Ma non ho ancora detto la cosa più importante, e per certi versi sbalorditiva. Per chi non lo sapesse, Unitelma è il braccio telematico della “Sapienza” di Roma, ed ha una trentina di “poli didattici” sparsi in tutta la penisola, da nord a sud. La CRUI non ha mai avuto nulla da ridire su questo: per i magnifici rettori va tutto bene, e certo bisognerebbe essere molto coraggiosi per inimicarsi il più potente e ricco ateneo italiano (e l’ardimento non abbonda, si sa, nel mondo universitario). Insomma, trent’anni fa, ai tempi della “Pantera”, temevamo che la vecchia e cara università come la conoscevamo noi sarebbe stata affiancata e poi sostituita dalle private, americanizzandosi definitivamente. E invece è proprio lei che si è gattopardescamente trasformata, fino al punto di succhiare il sangue a se stessa.
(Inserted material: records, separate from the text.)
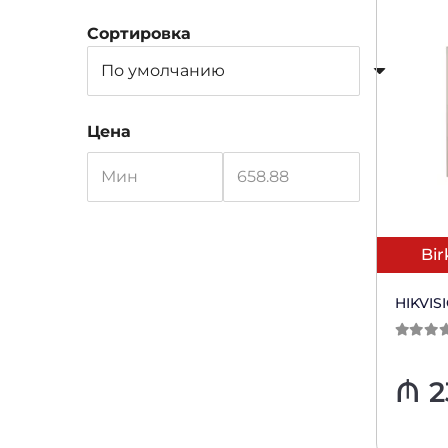
Сортировка
Цена
Bir
HIKVIS
0
из 5
₼
2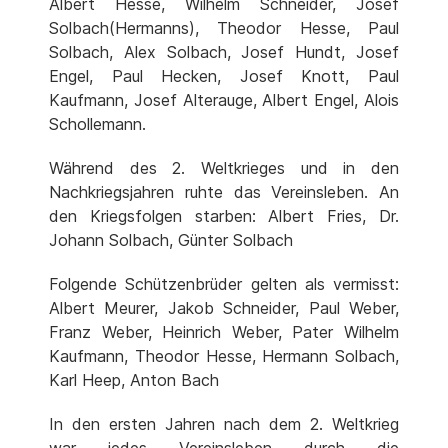
Albert Hesse, Wilhelm Schneider, Josef
Solbach(Hermanns), Theodor Hesse, Paul
Solbach, Alex Solbach, Josef Hundt, Josef
Engel, Paul Hecken, Josef Knott, Paul
Kaufmann, Josef Alterauge, Albert Engel, Alois
Schollemann.
Während des 2. Weltkrieges und in den
Nachkriegsjahren ruhte das Vereinsleben. An
den Kriegsfolgen starben: Albert Fries, Dr.
Johann Solbach, Günter Solbach
Folgende Schützenbrüder gelten als vermisst:
Albert Meurer, Jakob Schneider, Paul Weber,
Franz Weber, Heinrich Weber, Pater Wilhelm
Kaufmann, Theodor Hesse, Hermann Solbach,
Karl Heep, Anton Bach
In den ersten Jahren nach dem 2. Weltkrieg
war jedes Vereinsleben durch die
L’esempio di Unitelma ha fatto scuola, e sono sempre di più gli atenei, anche piccoli (e affetti da storici complessi di inferiorità), che stanno tentando il colpaccio ai danni dei vicini più grandi e blasonati, offrendo corsi telematici accanto a quelli tradizionali. Di più, proprio la CRUI ha pubblicato, ormai un anno fa, le linee-guida per la valutazione degli Atenei, e tra gli indicatori per misurare la qualità dei servizi suggerisce anche «la progettazione e l’aggiornamento dei corsi di studio, tenendo conto delle necessità di sviluppo espresse dalla società e dal contesto di riferimento anche in relazione agli obiettivi di internazionalizzazione e alle diverse modalità di erogazione della didattica (in presenza, a distanza o di tipo misto»). Il che va letto, ovviamente, come un invito a tutte le Università che ancora non ce l’hanno a dotarsi al più presto di un braccio, come ha già fatto la “Sapienza” di Roma.
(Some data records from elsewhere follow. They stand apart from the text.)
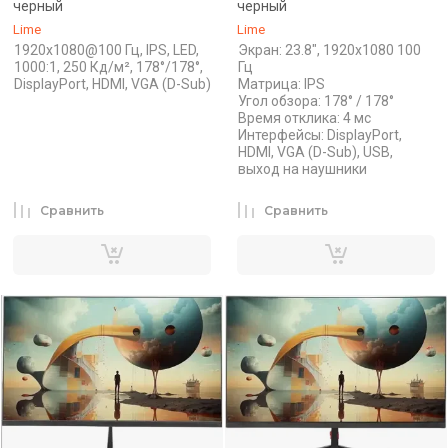
черный
черный
Lime
Lime
1920x1080@100 Гц, IPS, LED,
Экран: 23.8", 1920x1080 100
1000:1, 250 Кд/м², 178°/178°,
Гц
DisplayPort, HDMI, VGA (D-Sub)
Матрица: IPS
Угол обзора: 178° / 178°
Время отклика: 4 мс
Интерфейсы: DisplayPort,
HDMI, VGA (D-Sub), USB,
выход на наушники
Сравнить
Сравнить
Leggi anche:  “Perché non ci indigniamo?”: al DISPOC la presentazione del libro di Paolo Mancini

Chi insiste a voler fare le cose alla vecchia maniera, e a ribadire che la socialità della vita universitaria non è un lusso per pochi ma un valore imprescindibile, potrebbe, alla lunga, dover soccombere. A meno che, dall’alto, non si cambi radicalmente politica. Il Ministero avrebbe il potere, intanto, di bloccare l’apertura di nuovi “poli didattici”, laddove vi sia il sospetto di una concorrenza sleale. Solo che quel potere lo esercita molto poco, e con la nuova ventata neoliberista e di destra il rischio è che nei prossimi anni lo si eserciti ancora meno. Ma soprattutto, ci vorrebbe un grande piano per democratizzare realmente l’università e per incentivare la frequenza in situ dei corsi, ampliando il diritto allo studio con una robusta politica di borse e prestiti a lungo termine, o anche a fondo perduto. (E premiando anzitutto il merito, certo, perché l’università non ha né deve avere le stesse funzioni della scuola dell’obbligo).
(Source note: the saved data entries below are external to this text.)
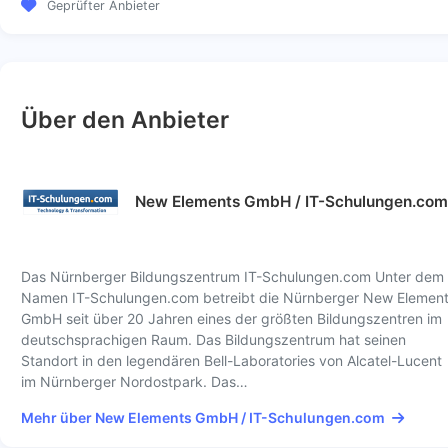
Geprüfter Anbieter
Über den Anbieter
New Elements GmbH / IT-Schulungen.com
Das Nürnberger Bildungszentrum IT-Schulungen.com Unter dem
Namen IT-Schulungen.com betreibt die Nürnberger New Elemen
GmbH seit über 20 Jahren eines der größten Bildungszentren im
deutschsprachigen Raum. Das Bildungszentrum hat seinen
Standort in den legendären Bell-Laboratories von Alcatel-Lucent
im Nürnberger Nordostpark. Das…
Mehr über New Elements GmbH / IT-Schulungen.com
Ma soprattutto, per incentivare la frequenza degli studenti lavoratori, vero bacino d’utenza degli atenei virtuali, si dovrebbero inventare soluzioni nuove e diverse: aprire, per esempio, corsi universitari serali appositi lungo tutto l’anno, o corsi intensivi d’estate e nei periodi in cui è più facile prendere le ferie. Corsi tenuti, magari, anche da quei bravissimi docenti precari di cui sopra, che però andrebbero pagati decentemente. La fisionomia dell’università tradizionale ne uscirebbe certo mutata, e non è affatto detto che questo cambiamento porterebbe a una separazione netta tra atenei di ricerca e community college, tra Università di serie A e di serie B. Ogni strumento, secondo me, dovrebbe essere tentato per contrastare l’ideologia e la pratica dell’insegnamento a distanza. Servirebbero, è ovvio, maggior investimenti. Il PNRR sarebbe stato l’occasione buona per avere i fondi necessari, ma nessuno, neanche a sinistra, sembra averci pensato.